Set task A -
Copy the records word for word, everything from the start of the records down to the line containing "haze removal: strength 0.42, compatibility", including that line.

Excerpted text -
Poet, scholar, statesman and soldier, born November 30th, 1554. Educated at Shrewsbury School from the age of ten, and Christ Church, Oxford from 1568 to 1571. He didn't claim a degree, but travelled on the continent instead. He returned and became a courtier.
In 1579, when Queen Elizabeth I had asked him to leave court (he'd objected to her planned marriage to the Duke of Alencon), he went to stay with his sister Mary Herbert, Countess of Pembroke at Wilton. He wrote Arcadia (a long pastoral thing - shepherds and the like) for her. He became a member of Parliament in 1581.

Material shown -
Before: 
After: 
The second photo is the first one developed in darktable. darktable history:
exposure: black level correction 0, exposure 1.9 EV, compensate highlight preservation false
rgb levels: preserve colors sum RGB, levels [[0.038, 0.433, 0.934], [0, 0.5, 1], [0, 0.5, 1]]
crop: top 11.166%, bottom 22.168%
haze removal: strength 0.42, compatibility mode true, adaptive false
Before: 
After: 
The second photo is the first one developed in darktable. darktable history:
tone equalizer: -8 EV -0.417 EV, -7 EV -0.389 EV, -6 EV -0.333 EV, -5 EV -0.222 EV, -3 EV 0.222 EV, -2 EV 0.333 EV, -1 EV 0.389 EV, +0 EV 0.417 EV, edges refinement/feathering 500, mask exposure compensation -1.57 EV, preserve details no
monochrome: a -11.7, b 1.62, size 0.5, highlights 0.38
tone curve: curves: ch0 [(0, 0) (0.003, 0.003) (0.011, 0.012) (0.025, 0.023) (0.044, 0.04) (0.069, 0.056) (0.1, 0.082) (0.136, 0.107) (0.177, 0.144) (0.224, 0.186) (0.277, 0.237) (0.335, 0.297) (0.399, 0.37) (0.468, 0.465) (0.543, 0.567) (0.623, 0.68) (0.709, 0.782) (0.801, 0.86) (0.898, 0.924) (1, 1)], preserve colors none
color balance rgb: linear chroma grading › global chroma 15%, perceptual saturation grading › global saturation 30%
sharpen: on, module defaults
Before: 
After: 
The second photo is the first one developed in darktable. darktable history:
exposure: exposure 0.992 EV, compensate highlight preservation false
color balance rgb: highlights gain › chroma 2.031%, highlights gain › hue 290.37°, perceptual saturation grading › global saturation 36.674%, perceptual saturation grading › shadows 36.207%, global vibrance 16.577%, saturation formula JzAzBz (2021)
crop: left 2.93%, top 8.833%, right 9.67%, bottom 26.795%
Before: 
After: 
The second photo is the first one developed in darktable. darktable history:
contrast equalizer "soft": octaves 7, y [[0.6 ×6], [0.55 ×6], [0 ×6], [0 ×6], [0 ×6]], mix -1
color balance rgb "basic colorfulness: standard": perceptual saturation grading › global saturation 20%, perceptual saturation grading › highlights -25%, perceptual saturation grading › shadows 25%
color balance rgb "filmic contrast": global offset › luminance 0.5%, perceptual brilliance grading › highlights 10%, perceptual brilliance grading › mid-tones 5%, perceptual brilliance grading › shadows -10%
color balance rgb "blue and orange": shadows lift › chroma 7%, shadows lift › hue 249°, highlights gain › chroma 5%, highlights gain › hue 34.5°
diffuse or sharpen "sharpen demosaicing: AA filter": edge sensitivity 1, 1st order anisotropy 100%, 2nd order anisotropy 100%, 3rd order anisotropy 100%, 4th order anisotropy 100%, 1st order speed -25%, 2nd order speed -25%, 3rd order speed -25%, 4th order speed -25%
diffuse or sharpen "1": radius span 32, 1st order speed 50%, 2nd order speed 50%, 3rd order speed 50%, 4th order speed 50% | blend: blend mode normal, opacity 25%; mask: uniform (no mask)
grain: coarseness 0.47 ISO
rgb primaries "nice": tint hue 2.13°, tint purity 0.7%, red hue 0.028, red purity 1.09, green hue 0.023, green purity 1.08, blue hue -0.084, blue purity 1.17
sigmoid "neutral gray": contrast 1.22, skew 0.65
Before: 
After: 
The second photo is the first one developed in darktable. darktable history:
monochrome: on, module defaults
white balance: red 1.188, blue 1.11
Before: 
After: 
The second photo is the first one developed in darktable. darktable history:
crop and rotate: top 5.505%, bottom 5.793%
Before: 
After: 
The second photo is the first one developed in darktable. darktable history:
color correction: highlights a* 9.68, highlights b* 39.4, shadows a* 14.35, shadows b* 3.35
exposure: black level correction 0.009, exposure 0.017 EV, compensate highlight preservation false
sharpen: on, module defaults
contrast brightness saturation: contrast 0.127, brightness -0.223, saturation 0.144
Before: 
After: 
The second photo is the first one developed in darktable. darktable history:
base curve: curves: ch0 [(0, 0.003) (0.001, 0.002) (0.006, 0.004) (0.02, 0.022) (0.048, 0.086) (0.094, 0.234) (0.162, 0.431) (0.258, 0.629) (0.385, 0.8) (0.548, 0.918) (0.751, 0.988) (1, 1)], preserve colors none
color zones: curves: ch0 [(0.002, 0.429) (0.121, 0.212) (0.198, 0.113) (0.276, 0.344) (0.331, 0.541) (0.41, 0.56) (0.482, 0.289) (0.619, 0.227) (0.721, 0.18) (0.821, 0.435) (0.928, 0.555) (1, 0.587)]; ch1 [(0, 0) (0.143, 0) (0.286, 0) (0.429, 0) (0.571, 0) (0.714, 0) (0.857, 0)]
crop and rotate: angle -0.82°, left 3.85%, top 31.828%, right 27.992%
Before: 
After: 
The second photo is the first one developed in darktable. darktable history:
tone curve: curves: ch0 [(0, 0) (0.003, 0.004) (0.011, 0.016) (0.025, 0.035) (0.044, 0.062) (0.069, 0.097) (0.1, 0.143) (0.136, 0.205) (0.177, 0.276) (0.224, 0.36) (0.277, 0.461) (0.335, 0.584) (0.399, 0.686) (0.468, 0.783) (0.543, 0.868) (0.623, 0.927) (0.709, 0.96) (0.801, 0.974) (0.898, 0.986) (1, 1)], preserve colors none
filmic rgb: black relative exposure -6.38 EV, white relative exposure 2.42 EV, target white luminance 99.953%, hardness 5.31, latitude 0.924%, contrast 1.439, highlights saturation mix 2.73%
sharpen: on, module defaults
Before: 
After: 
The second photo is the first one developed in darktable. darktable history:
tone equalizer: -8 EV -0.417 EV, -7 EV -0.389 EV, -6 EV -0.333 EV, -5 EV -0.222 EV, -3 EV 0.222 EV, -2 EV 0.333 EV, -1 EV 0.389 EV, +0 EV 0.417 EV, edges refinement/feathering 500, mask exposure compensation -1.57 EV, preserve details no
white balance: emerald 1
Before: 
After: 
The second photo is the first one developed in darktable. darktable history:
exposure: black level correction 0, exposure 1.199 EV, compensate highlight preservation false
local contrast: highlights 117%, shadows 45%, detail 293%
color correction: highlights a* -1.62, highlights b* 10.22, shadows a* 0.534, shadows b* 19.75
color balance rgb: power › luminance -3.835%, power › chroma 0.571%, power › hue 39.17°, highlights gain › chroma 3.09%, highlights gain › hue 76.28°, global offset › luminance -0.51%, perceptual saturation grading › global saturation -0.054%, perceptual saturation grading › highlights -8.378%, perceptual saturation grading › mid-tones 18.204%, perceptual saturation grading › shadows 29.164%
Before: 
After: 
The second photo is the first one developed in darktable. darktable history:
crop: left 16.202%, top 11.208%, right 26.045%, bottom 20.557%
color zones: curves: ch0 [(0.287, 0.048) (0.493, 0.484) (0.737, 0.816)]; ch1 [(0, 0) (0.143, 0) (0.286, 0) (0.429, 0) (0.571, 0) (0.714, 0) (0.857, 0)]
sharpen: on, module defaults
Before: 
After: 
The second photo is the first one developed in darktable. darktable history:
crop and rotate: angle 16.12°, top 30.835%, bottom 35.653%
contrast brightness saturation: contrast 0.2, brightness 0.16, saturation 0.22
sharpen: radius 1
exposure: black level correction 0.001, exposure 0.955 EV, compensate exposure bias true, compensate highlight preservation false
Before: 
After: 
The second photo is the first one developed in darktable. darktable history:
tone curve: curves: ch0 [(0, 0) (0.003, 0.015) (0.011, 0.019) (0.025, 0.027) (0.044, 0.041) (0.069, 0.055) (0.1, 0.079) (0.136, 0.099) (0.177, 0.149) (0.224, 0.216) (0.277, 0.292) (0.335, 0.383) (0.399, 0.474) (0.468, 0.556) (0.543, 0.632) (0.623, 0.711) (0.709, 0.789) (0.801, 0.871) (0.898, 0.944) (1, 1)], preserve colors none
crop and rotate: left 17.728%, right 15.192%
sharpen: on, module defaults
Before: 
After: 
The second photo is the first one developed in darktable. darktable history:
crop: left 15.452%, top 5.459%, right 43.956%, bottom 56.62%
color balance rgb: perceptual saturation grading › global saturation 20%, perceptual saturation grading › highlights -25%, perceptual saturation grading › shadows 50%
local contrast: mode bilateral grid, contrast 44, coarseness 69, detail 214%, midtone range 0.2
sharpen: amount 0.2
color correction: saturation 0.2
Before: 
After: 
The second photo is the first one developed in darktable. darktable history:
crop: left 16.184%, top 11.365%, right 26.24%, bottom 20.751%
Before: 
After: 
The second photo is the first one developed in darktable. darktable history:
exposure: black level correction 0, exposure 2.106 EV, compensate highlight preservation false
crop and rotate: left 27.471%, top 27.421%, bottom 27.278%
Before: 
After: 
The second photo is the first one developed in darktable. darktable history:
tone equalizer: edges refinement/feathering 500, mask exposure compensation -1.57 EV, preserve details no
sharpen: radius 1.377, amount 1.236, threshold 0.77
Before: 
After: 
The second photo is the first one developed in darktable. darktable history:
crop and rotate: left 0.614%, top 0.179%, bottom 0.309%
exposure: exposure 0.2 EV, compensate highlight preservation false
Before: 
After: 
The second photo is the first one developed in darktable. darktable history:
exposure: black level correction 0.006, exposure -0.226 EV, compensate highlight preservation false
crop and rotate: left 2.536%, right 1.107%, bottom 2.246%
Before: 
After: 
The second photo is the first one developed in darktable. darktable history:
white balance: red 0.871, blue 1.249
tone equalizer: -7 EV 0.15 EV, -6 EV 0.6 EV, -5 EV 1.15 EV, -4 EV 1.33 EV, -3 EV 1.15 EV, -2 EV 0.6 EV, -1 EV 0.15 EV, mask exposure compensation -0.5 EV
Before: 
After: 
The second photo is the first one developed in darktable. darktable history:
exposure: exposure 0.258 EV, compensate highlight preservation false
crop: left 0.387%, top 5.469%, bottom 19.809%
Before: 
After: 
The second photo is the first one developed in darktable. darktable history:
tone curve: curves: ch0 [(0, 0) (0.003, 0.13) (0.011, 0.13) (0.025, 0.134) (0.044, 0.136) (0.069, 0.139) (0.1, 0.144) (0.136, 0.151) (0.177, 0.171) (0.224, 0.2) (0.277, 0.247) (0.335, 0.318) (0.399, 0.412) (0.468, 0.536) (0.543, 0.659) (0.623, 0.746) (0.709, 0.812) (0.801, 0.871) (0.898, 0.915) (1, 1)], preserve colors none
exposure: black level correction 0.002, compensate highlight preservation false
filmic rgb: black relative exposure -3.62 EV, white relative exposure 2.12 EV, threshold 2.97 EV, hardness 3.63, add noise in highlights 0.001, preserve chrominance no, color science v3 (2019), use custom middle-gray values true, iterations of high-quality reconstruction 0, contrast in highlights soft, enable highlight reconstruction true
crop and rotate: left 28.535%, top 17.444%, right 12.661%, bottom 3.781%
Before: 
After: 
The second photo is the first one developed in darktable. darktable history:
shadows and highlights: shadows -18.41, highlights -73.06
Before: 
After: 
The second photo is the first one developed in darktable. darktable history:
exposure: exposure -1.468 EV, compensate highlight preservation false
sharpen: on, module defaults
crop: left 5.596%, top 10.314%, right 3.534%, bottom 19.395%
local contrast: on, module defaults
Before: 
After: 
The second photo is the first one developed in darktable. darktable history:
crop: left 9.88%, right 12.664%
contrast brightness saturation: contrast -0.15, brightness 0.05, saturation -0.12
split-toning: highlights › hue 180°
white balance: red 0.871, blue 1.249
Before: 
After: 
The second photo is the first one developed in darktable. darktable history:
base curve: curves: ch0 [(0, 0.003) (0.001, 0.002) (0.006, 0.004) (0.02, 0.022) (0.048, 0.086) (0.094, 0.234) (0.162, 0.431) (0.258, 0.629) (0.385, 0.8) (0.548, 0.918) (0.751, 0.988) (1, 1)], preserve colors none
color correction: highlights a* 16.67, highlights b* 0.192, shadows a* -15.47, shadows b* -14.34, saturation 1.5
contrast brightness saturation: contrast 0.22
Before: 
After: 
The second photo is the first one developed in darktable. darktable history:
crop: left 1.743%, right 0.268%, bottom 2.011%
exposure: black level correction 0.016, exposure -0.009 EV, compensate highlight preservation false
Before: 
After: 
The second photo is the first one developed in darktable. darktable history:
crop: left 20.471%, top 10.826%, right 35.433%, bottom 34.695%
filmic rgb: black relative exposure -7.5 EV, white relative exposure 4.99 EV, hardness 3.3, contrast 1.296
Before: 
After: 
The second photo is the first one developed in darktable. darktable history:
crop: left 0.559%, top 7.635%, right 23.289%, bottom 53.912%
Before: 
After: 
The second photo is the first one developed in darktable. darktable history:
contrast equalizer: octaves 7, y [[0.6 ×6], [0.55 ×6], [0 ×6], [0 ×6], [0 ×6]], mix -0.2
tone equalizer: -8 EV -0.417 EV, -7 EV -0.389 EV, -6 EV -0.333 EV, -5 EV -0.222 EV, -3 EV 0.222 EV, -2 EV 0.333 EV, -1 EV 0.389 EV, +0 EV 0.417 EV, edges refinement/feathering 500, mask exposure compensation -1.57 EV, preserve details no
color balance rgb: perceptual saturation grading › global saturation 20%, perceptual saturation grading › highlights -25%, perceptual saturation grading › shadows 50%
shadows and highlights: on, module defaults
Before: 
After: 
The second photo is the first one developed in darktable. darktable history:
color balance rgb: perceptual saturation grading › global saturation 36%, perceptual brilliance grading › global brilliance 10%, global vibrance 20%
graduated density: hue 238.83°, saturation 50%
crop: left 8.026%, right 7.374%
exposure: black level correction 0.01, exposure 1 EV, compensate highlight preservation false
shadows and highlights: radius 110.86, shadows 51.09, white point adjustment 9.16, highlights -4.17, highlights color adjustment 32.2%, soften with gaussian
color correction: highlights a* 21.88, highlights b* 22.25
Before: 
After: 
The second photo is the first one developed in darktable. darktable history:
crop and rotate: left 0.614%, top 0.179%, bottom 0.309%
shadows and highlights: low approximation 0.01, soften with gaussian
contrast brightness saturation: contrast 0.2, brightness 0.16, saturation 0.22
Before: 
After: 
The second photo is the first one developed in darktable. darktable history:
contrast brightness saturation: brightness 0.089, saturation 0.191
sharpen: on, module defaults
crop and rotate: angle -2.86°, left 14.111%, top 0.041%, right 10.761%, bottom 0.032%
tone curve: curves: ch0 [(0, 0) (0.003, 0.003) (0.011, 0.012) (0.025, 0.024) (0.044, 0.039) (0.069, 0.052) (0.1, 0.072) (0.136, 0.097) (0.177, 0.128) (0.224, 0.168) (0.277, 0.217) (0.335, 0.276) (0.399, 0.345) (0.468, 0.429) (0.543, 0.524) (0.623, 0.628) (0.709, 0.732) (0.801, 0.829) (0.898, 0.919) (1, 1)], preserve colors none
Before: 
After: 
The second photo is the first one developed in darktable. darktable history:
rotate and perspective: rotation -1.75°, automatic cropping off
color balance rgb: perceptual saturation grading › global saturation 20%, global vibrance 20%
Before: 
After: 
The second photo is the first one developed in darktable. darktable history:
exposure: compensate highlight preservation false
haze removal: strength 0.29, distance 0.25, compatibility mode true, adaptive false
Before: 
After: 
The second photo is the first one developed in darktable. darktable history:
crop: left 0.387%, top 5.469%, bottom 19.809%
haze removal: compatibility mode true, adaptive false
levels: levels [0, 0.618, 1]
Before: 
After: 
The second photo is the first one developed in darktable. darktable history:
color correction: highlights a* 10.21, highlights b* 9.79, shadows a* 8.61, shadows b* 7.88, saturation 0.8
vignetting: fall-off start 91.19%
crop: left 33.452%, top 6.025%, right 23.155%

Set task B -
List every year that the biographical sketch mentions.

Exercise result A -
Before: 
After: 
The second photo is the first one developed in darktable. darktable history:
exposure: black level correction 0, exposure 1.9 EV, compensate highlight preservation false
rgb levels: preserve colors sum RGB, levels [[0.038, 0.433, 0.934], [0, 0.5, 1], [0, 0.5, 1]]
crop: top 11.166%, bottom 22.168%
haze removal: strength 0.42, compatibility mode true, adaptive false

Exercise result B -
1554, 1568, 1571, 1579, 1581